After securing the lab and registration fee, we could finally start developing the project. In April, we decided to work with protein biomarkers and to use intrinsic bacterial signal cascades for signal amplification. We spent the rest of April and May meeting on evenings and weekends to research different possibilities. Throughout the summer, we adapted the scope to our results and kept evolving the project. Our hypotheses, experiments and parts are described on the rest of this wiki.

From early on we knew that we wanted to collaborate with other teams around the world. During the spring we got in touch with as many teams as we could. Our first partner teams were Uppsala, Aalto-Helsinki and Pasteur Paris. We organized a Nordic meet-up with with Uppsala for 60 students from eight teams, iGEM chairman Randy Rettberg honored us by attending the conference! With Aalto-Helsinki and Pasteur Paris we have discussed the need for digital collaboration platforms for iGEM. Later we got in touch with even more teams.

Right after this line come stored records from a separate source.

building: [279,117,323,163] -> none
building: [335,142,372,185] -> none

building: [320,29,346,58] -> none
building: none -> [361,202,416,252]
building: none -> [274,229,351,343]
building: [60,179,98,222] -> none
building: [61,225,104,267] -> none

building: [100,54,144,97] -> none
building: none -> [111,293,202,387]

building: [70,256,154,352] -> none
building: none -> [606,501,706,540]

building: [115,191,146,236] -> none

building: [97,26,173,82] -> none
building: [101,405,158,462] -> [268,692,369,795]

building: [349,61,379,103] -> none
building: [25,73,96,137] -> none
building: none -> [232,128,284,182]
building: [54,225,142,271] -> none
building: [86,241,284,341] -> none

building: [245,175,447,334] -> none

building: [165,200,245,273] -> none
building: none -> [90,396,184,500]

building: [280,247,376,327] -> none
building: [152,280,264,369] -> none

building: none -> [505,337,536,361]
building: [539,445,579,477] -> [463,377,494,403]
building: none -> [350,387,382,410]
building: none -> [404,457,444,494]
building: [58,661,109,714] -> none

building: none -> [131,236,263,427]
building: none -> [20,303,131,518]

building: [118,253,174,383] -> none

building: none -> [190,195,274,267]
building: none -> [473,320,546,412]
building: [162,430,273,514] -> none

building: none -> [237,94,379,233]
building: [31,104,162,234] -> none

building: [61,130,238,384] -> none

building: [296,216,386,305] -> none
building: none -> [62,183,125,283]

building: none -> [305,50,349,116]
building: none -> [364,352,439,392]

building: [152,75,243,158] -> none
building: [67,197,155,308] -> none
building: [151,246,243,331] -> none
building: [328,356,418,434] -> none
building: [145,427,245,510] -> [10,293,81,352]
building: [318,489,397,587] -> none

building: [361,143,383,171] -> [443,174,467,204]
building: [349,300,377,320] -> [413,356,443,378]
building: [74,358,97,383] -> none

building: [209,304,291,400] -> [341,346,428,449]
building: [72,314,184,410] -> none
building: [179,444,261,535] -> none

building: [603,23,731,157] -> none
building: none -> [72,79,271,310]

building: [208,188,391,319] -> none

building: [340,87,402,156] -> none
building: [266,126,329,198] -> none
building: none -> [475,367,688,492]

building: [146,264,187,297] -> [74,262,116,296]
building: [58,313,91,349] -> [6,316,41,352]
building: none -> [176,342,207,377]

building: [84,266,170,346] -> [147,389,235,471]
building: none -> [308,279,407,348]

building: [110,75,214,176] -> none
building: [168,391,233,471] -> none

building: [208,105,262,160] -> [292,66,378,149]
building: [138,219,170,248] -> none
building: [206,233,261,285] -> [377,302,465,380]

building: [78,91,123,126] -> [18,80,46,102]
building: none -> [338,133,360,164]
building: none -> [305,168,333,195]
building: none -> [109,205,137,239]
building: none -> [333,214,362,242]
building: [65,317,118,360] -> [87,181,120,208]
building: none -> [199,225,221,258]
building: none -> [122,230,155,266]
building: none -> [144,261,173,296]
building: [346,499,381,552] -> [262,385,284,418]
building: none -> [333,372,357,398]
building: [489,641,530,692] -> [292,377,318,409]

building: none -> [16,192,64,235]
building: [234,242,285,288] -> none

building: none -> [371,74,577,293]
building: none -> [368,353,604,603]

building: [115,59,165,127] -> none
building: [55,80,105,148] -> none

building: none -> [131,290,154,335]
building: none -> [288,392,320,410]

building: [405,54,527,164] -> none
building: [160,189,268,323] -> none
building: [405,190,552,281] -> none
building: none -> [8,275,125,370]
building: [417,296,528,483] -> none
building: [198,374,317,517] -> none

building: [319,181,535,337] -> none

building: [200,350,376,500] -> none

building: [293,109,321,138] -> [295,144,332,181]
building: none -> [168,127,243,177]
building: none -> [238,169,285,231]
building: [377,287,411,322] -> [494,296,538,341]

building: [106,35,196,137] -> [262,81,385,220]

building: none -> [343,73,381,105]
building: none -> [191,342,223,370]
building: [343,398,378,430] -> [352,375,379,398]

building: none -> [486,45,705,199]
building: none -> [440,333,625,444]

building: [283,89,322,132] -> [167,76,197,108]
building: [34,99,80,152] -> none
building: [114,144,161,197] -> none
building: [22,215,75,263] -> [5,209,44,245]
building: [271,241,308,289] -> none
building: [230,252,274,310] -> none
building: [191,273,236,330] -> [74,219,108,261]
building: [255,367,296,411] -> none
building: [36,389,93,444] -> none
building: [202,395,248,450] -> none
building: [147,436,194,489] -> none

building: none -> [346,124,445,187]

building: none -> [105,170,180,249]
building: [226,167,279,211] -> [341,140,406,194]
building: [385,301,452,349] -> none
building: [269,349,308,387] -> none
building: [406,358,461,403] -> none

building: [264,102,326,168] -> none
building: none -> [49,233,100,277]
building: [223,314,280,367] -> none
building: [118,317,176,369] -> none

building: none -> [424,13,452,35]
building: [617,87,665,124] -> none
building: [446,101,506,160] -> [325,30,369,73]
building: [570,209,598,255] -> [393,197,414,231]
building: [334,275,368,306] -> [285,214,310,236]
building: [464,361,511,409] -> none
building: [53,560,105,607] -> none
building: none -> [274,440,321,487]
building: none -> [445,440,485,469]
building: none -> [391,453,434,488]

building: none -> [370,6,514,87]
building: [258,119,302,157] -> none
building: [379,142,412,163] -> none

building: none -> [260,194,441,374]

We designed a membrane protein Biobrick with BGU Israel, wrote for the Amoy newsletter, collaborated with Zurich on characterization, sent materials to Freiburg and gave modeling tutorials to CGU Taiwan. Getting to know these teams has been a pleasure and we’re looking forward to meeting even more great teams in Boston!

iGEM Stockholm will be back next year. We've built an organization that will last, and the alumni of this year’s team are determined to make sure that next year’s team will take of with a running start. We have founded an association and have started planning how to headhunt project leaders that will carry the torch. Our year has been an amazing experience. Thanks to everyone that has made this possible!